Le cadre socioculturel : un puissant inhibiteur d’idées

Lorsqu’un innovateur arrive à vaincre les déterminismes et différents niveaux de censure de son esprit pour produire une idée en rupture il n’aura alors fait qu’une petite partie du chemin menant vers une innovation socialement reconnue. Il lui faudra en effet ensuite vaincre les réticences sociales attachées à maintenir l’équilibre socioculturel en place. C’est le plus souvent à ce niveau que les censures les plus fortes vont s’opérer. La réticence du corps sociale sera bien sûr rationnelle mais également émotionnelle. Plus la charge émotionnelle attachée au concept logique bousculé plus il sera difficile de vaincre les résistances. Bien sûr, une partie de ces idées arrivent régulièrement à passer entre les mailles du filet. On peut voir les idées, par analogie au Darwinisme, comme  l’équivalent d’une gêne ayant muté (le gène étant les concepts à la base d’un système culturel). Si cette mutation est pertinente, apporte un nouvel avantage, l’idée se développera. Dans le cas contraire elle viendra rejoindre l’immense cimetière des nouveaux concepts mort-nés ou jamais arrivé à un stade de maturité suffisante. Parmi toutes ces idées enterrées certaines auraient sans doute pu changer le cours de notre destin. Mais nous ne referons pas l’histoire et nous ne saurons jamais quel aurait pu être notre avenir si d’autres innovations s’étaient imposées à la place de celles qui nous ont façonnés.

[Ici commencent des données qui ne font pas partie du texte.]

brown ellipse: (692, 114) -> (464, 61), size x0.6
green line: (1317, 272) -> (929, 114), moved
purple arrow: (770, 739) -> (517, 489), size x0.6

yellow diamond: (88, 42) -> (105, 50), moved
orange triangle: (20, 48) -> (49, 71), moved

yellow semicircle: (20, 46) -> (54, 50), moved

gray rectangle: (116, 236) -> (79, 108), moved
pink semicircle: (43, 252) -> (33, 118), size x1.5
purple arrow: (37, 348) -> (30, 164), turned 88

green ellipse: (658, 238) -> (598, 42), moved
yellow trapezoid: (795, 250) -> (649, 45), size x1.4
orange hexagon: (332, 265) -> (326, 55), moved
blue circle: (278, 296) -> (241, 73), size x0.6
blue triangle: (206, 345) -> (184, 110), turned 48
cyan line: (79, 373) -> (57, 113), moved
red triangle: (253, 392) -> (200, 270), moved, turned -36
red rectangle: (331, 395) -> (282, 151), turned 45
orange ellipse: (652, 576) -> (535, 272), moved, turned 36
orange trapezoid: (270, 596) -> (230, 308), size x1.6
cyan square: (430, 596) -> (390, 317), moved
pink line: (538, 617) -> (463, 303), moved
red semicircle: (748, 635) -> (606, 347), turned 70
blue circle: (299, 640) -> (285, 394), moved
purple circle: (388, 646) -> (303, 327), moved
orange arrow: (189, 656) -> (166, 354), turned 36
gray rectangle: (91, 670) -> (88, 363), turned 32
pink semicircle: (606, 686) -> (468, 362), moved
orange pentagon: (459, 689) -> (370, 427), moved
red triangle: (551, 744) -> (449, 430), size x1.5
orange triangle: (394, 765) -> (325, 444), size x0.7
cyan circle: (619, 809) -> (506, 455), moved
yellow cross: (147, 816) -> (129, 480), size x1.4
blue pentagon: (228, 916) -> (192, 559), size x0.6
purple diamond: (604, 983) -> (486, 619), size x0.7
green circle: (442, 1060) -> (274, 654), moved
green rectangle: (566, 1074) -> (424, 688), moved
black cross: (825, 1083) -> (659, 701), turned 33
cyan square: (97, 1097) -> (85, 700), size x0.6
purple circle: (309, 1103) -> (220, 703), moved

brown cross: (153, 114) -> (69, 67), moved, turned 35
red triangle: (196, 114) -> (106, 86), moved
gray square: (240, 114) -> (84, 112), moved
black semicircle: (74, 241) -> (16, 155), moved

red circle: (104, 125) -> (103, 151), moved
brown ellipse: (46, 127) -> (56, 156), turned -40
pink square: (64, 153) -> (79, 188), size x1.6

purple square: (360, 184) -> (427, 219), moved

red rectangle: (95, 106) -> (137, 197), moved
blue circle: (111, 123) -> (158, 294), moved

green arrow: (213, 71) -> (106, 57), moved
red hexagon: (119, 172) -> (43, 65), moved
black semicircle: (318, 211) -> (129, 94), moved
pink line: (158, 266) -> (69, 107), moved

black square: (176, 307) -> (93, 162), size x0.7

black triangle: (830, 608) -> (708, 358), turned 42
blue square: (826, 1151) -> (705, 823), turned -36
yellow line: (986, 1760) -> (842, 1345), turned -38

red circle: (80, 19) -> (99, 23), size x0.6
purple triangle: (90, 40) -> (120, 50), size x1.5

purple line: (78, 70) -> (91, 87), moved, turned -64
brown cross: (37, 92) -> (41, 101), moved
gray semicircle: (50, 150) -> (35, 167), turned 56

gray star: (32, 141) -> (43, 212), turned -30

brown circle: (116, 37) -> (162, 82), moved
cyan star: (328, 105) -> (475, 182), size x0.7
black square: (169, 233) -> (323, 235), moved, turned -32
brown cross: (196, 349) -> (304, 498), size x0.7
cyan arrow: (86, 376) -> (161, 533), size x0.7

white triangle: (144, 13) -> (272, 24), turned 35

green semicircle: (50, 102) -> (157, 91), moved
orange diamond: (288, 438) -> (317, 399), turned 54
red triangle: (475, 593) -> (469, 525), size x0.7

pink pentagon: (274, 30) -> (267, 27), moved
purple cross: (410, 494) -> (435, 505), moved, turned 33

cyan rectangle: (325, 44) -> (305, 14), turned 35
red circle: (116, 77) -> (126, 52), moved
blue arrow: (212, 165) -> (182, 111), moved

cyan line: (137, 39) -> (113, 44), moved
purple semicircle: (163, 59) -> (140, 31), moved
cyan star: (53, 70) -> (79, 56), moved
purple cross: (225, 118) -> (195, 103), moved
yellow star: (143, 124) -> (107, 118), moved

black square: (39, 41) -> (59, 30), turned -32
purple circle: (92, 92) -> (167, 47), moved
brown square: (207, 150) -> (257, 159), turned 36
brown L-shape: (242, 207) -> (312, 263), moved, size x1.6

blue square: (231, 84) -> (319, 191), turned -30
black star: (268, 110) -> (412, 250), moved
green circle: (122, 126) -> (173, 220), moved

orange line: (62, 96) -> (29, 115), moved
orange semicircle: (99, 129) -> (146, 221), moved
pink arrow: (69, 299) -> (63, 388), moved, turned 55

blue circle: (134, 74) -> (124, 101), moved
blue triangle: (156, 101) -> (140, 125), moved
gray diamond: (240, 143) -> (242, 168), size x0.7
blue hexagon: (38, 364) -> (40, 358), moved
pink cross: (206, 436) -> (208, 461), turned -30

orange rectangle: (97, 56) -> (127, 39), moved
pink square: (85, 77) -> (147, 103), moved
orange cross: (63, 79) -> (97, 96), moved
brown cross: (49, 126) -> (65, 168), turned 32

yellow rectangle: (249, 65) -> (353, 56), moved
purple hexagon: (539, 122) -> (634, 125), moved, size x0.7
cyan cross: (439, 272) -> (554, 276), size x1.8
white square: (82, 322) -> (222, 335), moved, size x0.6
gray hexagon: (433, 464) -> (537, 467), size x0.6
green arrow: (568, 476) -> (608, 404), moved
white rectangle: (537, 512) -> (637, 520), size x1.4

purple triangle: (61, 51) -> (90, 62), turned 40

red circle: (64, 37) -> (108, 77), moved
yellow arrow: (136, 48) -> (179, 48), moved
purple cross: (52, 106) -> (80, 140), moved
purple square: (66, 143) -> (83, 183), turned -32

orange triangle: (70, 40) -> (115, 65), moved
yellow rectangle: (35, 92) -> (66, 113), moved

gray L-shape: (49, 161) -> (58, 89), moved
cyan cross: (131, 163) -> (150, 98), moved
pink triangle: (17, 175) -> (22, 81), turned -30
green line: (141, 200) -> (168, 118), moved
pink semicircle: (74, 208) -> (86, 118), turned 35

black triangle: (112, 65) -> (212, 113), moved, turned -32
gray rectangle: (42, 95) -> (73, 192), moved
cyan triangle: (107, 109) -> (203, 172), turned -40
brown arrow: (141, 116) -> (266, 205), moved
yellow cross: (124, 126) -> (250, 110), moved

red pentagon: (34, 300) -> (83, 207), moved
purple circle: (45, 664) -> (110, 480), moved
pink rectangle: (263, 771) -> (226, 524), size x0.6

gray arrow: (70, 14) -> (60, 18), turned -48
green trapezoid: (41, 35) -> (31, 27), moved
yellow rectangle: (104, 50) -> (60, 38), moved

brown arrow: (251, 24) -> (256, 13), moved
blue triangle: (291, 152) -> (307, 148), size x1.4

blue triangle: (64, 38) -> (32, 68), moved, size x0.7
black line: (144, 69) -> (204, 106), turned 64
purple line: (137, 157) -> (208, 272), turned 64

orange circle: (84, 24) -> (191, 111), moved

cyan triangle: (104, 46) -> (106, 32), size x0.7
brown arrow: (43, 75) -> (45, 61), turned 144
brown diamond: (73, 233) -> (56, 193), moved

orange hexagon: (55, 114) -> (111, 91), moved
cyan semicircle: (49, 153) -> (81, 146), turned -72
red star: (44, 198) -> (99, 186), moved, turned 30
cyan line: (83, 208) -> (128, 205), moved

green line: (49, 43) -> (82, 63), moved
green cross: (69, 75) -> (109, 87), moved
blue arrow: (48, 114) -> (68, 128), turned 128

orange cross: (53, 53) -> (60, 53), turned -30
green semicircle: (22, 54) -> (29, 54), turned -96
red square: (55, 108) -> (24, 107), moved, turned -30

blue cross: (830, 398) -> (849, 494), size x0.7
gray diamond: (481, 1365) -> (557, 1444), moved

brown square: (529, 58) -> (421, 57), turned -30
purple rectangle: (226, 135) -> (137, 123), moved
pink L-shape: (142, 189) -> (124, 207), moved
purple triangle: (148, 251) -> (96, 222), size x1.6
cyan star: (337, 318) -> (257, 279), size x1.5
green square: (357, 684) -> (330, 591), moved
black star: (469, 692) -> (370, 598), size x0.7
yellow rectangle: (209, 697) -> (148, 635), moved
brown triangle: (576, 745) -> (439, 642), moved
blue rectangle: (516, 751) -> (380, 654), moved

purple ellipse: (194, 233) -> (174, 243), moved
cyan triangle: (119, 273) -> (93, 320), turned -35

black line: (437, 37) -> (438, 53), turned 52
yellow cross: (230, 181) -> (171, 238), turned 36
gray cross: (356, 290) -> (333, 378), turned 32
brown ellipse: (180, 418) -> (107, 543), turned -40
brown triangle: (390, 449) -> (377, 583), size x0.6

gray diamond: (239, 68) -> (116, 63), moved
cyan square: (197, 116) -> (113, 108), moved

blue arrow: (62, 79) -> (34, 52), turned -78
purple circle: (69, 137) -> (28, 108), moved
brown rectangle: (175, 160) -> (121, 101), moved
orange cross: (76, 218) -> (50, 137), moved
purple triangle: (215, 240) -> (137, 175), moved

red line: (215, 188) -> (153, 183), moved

Edgar Morin (la connaissance de la connaissance) souligne aussi le paradoxe du processus de créativité qui dans, le même temps, nous fait sortir de nos cadres en en formant un nouveau « nos aptitudes à solutionner peuvent portant se trouver stérilisées par leur succès même : ainsi une stratégie qui a réussi se transforme en recette programmée de connaissance, et l’esprit perd son potentiel à inventer le nouveau et à inventer à nouveau ». La tâche de la créativité ne peut jamais être achevée. L’esprit fait naitre une idée (peut être) appelée à former une nouvelle référence … qui sera inéluctablement dépassée par une autre. Ainsi, l’innovation est un peu notre rocher de Sisyphe[1], à chaque fois il faut remettre le métier sur l’ouvrage

[1] Pour avoir osé défier les dieux, Sisyphe fut condamné à faire rouler éternellement, dans le Tartare, jusqu’en haut d’une colline un rocher qui en redescendait chaque fois avant de parvenir au sommet, tel que raconté dans l’Odyssée (source Wikipédia).